Text under study
Soft Coatings for Armor Enhancement

Soft Coatings for Armor Enhancement

Posted: November 2, 2019 | By: C. Michael Roland

INTRODUCTION

Conflict dates to the beginning of mankind, and along with it has come the need for protective systems. Archeological records show that, from the start, humans have been trying to enhance armor for personnel, structures, and vehicles, with two seemingly opposing goals – better protection, while still being as light and unrestrictive as possible. Traditionally, better armor has often come via thicker, heavier designs and materials. But armor can become so heavy to be practically unusable. (For example, David, in his biblical battle with Goliath, eschewed the protection of heavier armor due to the weight and mobility concerns.) In addition, armor materials and enhancements must be accessible and affordable. Thus, modern-day armor developers are constantly challenged to address often-competing demands of performance, cost, weight, and space.

Task directions
According to the text on soft coatings for armor, what two seemingly opposing goals have humans pursued in enhancing armor?

Extracted records
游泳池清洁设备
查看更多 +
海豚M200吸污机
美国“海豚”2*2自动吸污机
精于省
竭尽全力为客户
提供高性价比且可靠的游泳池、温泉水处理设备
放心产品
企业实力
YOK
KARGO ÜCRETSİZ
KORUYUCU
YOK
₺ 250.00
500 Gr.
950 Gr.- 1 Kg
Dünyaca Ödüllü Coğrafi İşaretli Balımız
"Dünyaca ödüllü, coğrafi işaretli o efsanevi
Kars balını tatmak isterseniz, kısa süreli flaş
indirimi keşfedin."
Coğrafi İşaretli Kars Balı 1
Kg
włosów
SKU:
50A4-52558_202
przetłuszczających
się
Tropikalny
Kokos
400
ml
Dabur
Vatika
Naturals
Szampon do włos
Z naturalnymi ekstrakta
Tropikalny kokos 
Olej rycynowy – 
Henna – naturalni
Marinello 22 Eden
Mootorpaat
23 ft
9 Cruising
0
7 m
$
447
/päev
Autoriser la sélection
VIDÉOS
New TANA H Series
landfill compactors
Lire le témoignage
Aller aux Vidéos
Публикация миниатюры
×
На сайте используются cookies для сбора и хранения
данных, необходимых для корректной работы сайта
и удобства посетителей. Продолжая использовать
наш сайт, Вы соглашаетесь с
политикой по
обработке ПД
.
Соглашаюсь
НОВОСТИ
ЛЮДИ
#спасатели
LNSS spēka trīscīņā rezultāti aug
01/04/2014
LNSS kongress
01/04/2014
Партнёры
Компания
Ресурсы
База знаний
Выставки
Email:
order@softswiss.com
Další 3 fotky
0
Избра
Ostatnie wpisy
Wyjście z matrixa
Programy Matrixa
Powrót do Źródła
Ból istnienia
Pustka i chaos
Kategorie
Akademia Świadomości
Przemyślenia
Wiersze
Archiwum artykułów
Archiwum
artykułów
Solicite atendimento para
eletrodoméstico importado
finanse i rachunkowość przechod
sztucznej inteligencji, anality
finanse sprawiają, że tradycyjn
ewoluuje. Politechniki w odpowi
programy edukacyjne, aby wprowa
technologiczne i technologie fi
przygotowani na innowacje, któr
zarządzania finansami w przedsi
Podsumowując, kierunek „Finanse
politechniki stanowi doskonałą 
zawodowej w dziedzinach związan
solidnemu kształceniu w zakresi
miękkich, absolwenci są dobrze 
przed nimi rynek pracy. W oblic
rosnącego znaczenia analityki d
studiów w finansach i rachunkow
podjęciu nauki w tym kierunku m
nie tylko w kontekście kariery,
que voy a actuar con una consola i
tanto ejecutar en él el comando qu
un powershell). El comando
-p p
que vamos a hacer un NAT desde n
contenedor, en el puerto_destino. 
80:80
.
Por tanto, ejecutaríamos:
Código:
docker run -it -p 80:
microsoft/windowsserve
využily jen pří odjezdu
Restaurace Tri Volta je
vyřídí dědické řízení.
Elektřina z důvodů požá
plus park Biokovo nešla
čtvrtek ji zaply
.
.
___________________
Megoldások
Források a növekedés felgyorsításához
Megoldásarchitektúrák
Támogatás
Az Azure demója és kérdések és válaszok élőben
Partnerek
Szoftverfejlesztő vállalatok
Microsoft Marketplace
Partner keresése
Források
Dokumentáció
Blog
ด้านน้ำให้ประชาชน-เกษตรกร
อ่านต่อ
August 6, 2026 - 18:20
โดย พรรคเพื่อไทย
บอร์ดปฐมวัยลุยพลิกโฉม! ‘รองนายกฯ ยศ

Exercise output
Better protection, while still being as light and unrestrictive as possible.